__Data for the task__:
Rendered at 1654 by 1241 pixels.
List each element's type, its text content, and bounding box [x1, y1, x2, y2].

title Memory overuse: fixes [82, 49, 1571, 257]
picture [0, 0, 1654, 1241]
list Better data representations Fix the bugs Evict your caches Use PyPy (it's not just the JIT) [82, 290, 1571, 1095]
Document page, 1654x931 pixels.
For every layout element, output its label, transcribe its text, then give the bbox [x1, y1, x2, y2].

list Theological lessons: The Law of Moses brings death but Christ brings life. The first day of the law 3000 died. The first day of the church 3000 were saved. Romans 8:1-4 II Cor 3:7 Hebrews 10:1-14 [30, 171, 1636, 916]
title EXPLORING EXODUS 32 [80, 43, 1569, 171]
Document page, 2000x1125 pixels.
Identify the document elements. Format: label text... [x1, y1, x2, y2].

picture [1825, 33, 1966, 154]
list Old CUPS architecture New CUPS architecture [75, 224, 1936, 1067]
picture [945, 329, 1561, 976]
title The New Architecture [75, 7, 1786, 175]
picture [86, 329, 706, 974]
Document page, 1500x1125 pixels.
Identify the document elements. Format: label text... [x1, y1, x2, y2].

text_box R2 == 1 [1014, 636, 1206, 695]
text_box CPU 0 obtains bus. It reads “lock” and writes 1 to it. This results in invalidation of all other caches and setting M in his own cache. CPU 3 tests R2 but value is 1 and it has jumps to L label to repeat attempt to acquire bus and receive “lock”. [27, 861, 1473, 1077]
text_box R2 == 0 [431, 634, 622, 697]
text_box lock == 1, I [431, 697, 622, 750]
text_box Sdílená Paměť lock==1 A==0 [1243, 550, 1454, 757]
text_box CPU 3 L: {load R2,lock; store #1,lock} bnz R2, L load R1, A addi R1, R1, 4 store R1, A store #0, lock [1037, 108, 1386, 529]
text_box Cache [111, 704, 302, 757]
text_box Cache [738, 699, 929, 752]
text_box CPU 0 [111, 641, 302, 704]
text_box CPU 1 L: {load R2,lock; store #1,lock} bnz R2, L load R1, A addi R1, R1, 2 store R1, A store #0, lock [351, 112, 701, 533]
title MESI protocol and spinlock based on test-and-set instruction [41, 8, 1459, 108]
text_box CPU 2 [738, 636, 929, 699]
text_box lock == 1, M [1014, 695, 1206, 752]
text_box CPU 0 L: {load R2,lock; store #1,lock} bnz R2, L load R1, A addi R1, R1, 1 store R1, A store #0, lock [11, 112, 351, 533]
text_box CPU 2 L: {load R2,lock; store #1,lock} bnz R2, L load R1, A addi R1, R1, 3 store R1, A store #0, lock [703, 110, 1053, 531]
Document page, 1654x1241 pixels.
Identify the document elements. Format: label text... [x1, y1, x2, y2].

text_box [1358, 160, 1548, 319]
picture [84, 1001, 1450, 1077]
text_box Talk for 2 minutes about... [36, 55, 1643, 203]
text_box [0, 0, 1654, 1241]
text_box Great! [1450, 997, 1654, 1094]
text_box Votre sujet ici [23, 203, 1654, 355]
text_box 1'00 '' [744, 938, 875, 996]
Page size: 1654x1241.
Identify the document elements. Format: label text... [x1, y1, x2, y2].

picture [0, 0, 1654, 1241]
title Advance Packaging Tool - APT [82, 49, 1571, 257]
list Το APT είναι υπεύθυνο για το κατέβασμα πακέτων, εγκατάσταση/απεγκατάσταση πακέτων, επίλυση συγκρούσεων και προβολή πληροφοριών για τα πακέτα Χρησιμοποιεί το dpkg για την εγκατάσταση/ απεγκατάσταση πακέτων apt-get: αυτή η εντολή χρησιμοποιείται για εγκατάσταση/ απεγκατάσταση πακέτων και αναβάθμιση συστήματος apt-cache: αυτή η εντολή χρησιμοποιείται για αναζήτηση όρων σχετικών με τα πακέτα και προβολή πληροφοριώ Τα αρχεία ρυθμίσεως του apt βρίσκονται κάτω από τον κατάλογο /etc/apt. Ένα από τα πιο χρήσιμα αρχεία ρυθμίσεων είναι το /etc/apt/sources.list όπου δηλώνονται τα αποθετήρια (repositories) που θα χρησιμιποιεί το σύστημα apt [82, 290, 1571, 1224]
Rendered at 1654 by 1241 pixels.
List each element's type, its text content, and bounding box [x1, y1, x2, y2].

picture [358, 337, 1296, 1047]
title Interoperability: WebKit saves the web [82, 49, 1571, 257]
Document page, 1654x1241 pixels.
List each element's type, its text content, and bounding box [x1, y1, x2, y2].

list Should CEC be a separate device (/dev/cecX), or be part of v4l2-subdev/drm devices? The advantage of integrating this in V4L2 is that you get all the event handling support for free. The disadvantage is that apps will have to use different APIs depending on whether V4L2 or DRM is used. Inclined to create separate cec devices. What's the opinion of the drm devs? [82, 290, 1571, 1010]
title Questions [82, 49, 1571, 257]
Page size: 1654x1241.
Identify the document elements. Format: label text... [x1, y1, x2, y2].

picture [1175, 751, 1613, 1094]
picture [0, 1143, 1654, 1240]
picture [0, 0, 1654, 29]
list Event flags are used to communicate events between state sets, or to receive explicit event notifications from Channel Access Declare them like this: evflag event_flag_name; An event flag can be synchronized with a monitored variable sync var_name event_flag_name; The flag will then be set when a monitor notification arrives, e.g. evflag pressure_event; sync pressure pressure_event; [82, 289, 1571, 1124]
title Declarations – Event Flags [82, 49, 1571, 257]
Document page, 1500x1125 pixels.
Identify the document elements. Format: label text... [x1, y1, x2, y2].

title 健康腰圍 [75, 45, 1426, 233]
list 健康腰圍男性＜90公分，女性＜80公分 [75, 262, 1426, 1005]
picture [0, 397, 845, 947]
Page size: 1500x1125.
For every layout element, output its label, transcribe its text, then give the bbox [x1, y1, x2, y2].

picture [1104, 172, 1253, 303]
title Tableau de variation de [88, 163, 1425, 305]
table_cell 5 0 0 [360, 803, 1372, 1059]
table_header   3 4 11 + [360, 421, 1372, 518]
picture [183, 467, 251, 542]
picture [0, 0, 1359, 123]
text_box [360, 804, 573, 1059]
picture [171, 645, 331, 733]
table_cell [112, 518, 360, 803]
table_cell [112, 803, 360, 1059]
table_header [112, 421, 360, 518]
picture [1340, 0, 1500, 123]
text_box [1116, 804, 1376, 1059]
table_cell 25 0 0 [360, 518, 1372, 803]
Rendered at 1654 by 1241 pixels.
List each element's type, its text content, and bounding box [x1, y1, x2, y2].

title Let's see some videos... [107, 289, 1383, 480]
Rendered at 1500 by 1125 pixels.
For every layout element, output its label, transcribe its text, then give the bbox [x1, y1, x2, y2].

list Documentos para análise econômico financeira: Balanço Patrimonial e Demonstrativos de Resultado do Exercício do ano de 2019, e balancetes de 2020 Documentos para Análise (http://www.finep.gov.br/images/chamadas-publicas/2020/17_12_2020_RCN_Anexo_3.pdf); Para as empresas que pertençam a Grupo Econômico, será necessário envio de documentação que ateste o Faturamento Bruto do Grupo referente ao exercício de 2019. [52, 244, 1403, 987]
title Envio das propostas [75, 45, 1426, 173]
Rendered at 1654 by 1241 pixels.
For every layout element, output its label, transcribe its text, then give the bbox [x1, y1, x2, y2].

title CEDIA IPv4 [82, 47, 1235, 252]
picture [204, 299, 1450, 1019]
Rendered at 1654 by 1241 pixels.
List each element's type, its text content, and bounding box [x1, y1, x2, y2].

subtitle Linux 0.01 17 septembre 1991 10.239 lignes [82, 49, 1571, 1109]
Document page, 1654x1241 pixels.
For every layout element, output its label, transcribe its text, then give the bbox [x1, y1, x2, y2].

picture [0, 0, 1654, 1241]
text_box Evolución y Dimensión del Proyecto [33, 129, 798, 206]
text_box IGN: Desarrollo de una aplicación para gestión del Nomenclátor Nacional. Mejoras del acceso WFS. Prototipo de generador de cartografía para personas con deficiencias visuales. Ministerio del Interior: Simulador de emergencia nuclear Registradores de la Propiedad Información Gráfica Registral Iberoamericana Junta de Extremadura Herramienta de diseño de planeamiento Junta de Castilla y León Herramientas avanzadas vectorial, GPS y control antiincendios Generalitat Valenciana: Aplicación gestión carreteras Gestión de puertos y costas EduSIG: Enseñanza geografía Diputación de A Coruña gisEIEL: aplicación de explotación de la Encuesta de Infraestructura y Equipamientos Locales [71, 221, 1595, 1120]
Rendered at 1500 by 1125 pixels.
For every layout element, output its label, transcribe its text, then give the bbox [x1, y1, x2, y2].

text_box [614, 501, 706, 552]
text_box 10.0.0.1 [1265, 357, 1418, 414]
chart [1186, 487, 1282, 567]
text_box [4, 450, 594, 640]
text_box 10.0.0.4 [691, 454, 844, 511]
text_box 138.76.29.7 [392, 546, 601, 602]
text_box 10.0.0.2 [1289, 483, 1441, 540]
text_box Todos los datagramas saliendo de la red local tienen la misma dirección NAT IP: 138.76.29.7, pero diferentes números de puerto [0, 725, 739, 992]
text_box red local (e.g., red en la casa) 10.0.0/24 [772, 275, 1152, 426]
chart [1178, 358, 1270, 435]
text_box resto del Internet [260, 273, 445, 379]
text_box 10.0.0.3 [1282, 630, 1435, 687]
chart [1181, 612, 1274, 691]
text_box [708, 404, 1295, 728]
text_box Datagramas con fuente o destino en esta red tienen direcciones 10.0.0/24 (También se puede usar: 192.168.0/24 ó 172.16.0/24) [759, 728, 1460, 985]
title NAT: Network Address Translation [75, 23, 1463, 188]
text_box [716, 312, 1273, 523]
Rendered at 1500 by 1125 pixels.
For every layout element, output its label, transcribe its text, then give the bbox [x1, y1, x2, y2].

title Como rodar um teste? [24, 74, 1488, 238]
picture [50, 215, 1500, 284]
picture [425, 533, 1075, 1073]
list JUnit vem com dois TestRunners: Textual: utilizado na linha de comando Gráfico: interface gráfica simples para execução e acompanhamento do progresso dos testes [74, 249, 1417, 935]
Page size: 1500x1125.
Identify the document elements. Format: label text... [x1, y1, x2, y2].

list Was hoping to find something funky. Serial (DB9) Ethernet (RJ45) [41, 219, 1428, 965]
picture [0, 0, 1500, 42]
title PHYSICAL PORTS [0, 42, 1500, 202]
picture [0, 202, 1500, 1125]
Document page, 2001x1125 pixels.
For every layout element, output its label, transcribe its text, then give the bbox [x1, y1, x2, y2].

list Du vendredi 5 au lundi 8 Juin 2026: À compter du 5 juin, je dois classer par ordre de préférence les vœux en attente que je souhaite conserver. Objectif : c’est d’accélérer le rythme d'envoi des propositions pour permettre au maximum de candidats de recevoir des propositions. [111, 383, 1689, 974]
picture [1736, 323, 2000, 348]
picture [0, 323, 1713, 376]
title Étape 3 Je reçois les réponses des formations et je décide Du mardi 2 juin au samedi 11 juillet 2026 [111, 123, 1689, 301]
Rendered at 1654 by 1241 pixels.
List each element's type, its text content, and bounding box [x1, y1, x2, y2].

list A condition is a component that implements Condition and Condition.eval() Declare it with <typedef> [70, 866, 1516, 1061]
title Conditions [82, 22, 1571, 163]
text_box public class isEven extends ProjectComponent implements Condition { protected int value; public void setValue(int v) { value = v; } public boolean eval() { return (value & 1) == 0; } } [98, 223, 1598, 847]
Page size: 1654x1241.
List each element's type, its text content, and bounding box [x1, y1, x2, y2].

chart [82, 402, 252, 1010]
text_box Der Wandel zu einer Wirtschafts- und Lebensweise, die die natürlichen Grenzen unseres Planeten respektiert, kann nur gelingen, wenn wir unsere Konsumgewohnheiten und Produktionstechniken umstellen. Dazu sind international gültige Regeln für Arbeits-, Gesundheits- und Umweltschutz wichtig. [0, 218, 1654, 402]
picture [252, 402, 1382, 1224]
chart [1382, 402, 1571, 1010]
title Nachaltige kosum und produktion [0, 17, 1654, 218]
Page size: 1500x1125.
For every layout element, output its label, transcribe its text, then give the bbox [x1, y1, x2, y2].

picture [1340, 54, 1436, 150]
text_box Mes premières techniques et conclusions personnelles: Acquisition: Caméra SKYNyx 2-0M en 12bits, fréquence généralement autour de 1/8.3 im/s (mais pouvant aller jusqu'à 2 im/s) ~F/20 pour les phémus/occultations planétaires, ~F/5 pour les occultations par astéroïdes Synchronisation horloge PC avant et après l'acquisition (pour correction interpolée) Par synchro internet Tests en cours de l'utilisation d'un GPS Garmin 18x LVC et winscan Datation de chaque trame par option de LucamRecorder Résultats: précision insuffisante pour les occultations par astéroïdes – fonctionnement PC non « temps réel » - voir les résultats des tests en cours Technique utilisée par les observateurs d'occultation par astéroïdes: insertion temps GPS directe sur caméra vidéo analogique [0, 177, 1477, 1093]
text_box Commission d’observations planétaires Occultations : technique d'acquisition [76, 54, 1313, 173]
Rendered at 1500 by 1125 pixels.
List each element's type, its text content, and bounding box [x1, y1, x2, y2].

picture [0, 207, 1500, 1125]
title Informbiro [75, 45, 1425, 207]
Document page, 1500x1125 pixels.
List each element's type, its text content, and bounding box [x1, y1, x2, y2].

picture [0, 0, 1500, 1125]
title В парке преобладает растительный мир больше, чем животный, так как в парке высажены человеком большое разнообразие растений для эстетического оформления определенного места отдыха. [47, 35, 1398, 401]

__Set exercise__: Copy out the data above word for word, beginning at the line containing "Document page, 1654x931 pixels." and stopping after the line containing "picture [86, 329, 706, 974]".

__Output of the exercise__:
Document page, 1654x931 pixels.
For every layout element, output its label, transcribe its text, then give the bbox [x1, y1, x2, y2].

list Theological lessons: The Law of Moses brings death but Christ brings life. The first day of the law 3000 died. The first day of the church 3000 were saved. Romans 8:1-4 II Cor 3:7 Hebrews 10:1-14 [30, 171, 1636, 916]
title EXPLORING EXODUS 32 [80, 43, 1569, 171]
Document page, 2000x1125 pixels.
Identify the document elements. Format: label text... [x1, y1, x2, y2].

picture [1825, 33, 1966, 154]
list Old CUPS architecture New CUPS architecture [75, 224, 1936, 1067]
picture [945, 329, 1561, 976]
title The New Architecture [75, 7, 1786, 175]
picture [86, 329, 706, 974]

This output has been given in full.